DATA EXTRACTS ::

*** Block opens ***

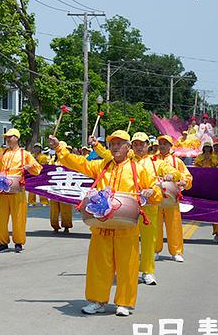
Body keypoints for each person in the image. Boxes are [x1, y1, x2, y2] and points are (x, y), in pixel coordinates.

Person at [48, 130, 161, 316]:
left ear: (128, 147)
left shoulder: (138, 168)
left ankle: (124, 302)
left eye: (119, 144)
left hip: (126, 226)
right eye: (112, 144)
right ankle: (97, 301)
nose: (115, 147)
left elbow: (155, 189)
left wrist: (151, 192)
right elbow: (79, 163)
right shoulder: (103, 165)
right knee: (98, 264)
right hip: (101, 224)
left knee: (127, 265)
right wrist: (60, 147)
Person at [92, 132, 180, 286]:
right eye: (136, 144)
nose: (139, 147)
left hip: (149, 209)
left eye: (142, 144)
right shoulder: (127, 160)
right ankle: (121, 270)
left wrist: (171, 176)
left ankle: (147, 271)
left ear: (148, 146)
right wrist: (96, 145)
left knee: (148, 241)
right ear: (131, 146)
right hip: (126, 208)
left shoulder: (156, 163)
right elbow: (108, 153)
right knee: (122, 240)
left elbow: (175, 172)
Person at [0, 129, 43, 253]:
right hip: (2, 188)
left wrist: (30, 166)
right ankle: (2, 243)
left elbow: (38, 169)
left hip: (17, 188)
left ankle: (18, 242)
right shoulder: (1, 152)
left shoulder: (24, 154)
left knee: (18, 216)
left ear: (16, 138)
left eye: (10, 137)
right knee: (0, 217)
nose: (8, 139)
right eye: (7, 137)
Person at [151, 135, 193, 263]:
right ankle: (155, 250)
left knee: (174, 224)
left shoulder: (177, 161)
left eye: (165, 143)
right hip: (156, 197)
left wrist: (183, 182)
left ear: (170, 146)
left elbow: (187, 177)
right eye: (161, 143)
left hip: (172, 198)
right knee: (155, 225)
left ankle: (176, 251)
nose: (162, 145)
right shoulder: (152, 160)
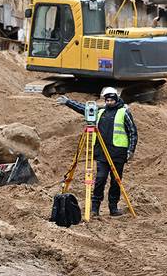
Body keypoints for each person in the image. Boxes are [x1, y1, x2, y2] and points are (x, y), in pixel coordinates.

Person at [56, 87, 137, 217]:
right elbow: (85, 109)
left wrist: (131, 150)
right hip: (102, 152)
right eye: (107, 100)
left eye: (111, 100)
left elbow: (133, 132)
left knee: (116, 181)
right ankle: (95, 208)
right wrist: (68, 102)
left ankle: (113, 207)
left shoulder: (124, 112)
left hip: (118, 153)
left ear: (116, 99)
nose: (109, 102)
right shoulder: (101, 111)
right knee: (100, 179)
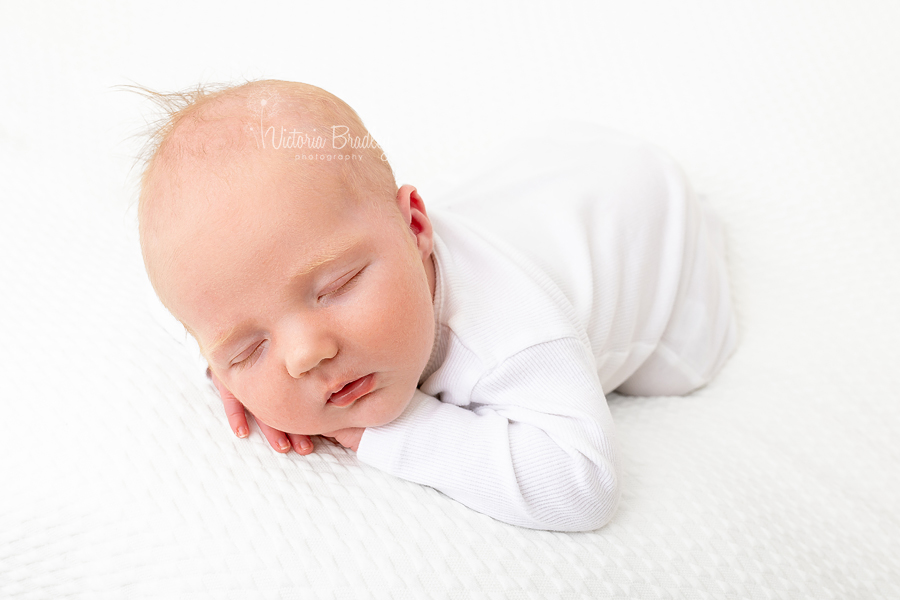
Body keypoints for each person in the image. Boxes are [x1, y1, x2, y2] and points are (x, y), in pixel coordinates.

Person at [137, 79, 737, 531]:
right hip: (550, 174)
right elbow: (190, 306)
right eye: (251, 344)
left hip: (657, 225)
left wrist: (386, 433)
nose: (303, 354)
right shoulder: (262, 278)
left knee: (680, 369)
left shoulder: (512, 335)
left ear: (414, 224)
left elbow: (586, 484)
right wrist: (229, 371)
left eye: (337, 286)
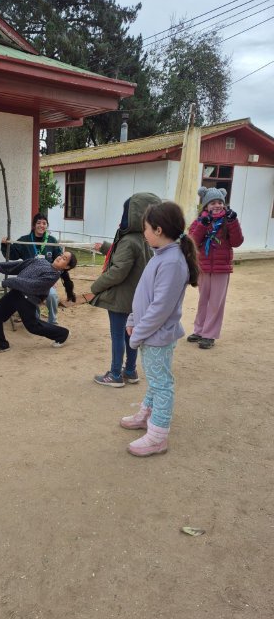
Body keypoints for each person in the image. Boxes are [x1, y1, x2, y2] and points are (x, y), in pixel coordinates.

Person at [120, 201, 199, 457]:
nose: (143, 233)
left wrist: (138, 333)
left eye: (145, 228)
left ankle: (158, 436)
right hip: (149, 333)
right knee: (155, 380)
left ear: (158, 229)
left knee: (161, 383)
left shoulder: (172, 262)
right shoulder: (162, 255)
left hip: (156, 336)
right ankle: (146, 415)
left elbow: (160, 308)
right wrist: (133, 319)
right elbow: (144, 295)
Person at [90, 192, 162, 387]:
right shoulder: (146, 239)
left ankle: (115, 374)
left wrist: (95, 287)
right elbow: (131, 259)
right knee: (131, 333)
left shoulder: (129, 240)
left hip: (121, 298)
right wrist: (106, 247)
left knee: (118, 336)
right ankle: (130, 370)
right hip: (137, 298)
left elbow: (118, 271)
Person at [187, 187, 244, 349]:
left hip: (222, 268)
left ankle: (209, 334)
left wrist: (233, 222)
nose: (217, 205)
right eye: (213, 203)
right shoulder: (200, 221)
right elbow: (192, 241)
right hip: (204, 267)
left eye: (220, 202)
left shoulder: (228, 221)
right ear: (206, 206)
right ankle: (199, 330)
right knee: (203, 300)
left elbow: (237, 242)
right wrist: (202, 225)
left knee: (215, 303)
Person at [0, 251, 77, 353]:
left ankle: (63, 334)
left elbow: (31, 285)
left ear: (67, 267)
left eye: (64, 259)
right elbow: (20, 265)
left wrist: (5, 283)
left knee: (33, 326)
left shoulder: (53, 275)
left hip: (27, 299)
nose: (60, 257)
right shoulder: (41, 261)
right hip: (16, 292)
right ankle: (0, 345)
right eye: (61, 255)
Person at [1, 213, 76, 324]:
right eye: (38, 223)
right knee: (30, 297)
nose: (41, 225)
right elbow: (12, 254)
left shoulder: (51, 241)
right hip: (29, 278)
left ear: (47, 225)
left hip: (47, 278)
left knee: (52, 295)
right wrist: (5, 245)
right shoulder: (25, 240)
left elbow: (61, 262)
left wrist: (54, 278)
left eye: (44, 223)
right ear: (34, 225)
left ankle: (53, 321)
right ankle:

*** Block closes ***

ASSIGNMENT :: What is needed is an exact copy of all the data, with no images in it.

TASK RESPONSE ::
Body keypoints for each person in the image. Boxes are [x1, y1, x2, y2] and points are (x, y), in pixel coordinates.

Person at [48, 130, 161, 316]:
left ear: (128, 147)
left shoulder: (138, 168)
left ankle: (124, 302)
left eye: (119, 144)
left hip: (126, 226)
right eye: (112, 144)
right ankle: (97, 301)
nose: (115, 147)
left elbow: (155, 189)
left wrist: (151, 192)
right elbow: (79, 163)
right shoulder: (103, 165)
right knee: (98, 264)
right hip: (101, 224)
left knee: (127, 265)
right wrist: (60, 147)
Person at [92, 132, 180, 286]:
right eye: (136, 144)
nose: (139, 147)
left hip: (149, 209)
left eye: (142, 144)
right shoulder: (127, 160)
right ankle: (121, 270)
left wrist: (171, 176)
left ankle: (147, 271)
left ear: (148, 146)
right wrist: (96, 145)
left knee: (148, 241)
right ear: (131, 146)
right hip: (126, 208)
left shoulder: (156, 163)
right elbow: (108, 153)
right knee: (122, 240)
left elbow: (175, 172)
Person at [0, 129, 43, 253]:
right hip: (2, 188)
left wrist: (30, 166)
right ankle: (2, 243)
left elbow: (38, 169)
left hip: (17, 188)
left ankle: (18, 242)
right shoulder: (1, 152)
left shoulder: (24, 154)
left knee: (18, 216)
left ear: (16, 138)
left eye: (10, 137)
right knee: (0, 217)
nose: (8, 139)
right eye: (7, 137)
Person at [151, 135, 193, 263]:
right ankle: (155, 250)
left knee: (174, 224)
left shoulder: (177, 161)
left eye: (165, 143)
right hip: (156, 197)
left wrist: (183, 182)
left ear: (170, 146)
left elbow: (187, 177)
right eye: (161, 143)
left hip: (172, 198)
right knee: (155, 225)
left ankle: (176, 251)
nose: (162, 145)
right shoulder: (152, 160)
Body keypoints for each person in the image. Boxes are [x1, y1, x2, y2] and points are (x, y), in pixel coordinates.

Person at [56, 87, 137, 217]:
right elbow: (85, 109)
left wrist: (131, 150)
right hip: (102, 152)
right eye: (107, 100)
left eye: (111, 100)
left elbow: (133, 132)
left knee: (116, 181)
right ankle: (95, 208)
right wrist: (68, 102)
left ankle: (113, 207)
left shoulder: (124, 112)
left hip: (118, 153)
left ear: (116, 99)
nose: (109, 102)
right shoulder: (101, 111)
right knee: (100, 179)
Body keypoints for each person in the image. Boxes are [x1, y1, x2, y2] and points are (x, y), in pixel coordinates.

Person at [137, 79, 737, 531]:
right hip: (550, 174)
right elbow: (190, 306)
right eye: (251, 344)
left hip: (657, 225)
left wrist: (386, 433)
nose: (303, 354)
right shoulder: (262, 278)
left knee: (680, 369)
left shoulder: (512, 335)
left ear: (414, 224)
left elbow: (586, 484)
right wrist: (229, 371)
left eye: (337, 286)
Body keypoints for each person in the image. Boxes are [x1, y1, x2, y2] and points are (x, y), in pixel coordinates.

Person at [120, 201, 199, 457]:
nose: (143, 233)
left wrist: (138, 333)
left eye: (145, 228)
left ankle: (158, 436)
right hip: (149, 333)
right knee: (155, 380)
left ear: (158, 229)
left knee: (161, 383)
left shoulder: (172, 262)
right shoulder: (162, 255)
left hip: (156, 336)
right ankle: (146, 415)
left elbow: (160, 308)
right wrist: (133, 319)
right elbow: (144, 295)
Person at [90, 192, 162, 387]:
right shoulder: (146, 239)
left ankle: (115, 374)
left wrist: (95, 287)
right elbow: (131, 259)
right knee: (131, 333)
left shoulder: (129, 240)
left hip: (121, 298)
right wrist: (106, 247)
left knee: (118, 336)
right ankle: (130, 370)
right hip: (137, 298)
left elbow: (118, 271)
Person at [187, 187, 244, 349]:
left hip: (222, 268)
left ankle: (209, 334)
left wrist: (233, 222)
nose: (217, 205)
right eye: (213, 203)
right shoulder: (200, 221)
right elbow: (192, 241)
right hip: (204, 267)
left eye: (220, 202)
left shoulder: (228, 221)
right ear: (206, 206)
right ankle: (199, 330)
right knee: (203, 300)
left elbow: (237, 242)
right wrist: (202, 225)
left knee: (215, 303)
Person at [0, 251, 77, 353]:
left ankle: (63, 334)
left elbow: (31, 285)
left ear: (67, 267)
left eye: (64, 259)
right elbow: (20, 265)
left wrist: (5, 283)
left knee: (33, 326)
left shoulder: (53, 275)
left hip: (27, 299)
nose: (60, 257)
right shoulder: (41, 261)
right hip: (16, 292)
right ankle: (0, 345)
right eye: (61, 255)
Person at [1, 213, 76, 324]:
right eye: (38, 223)
right knee: (30, 297)
nose: (41, 225)
right elbow: (12, 254)
left shoulder: (51, 241)
right hip: (29, 278)
left ear: (47, 225)
left hip: (47, 278)
left knee: (52, 295)
right wrist: (5, 245)
right shoulder: (25, 240)
left elbow: (61, 262)
left wrist: (54, 278)
left eye: (44, 223)
right ear: (34, 225)
left ankle: (53, 321)
right ankle:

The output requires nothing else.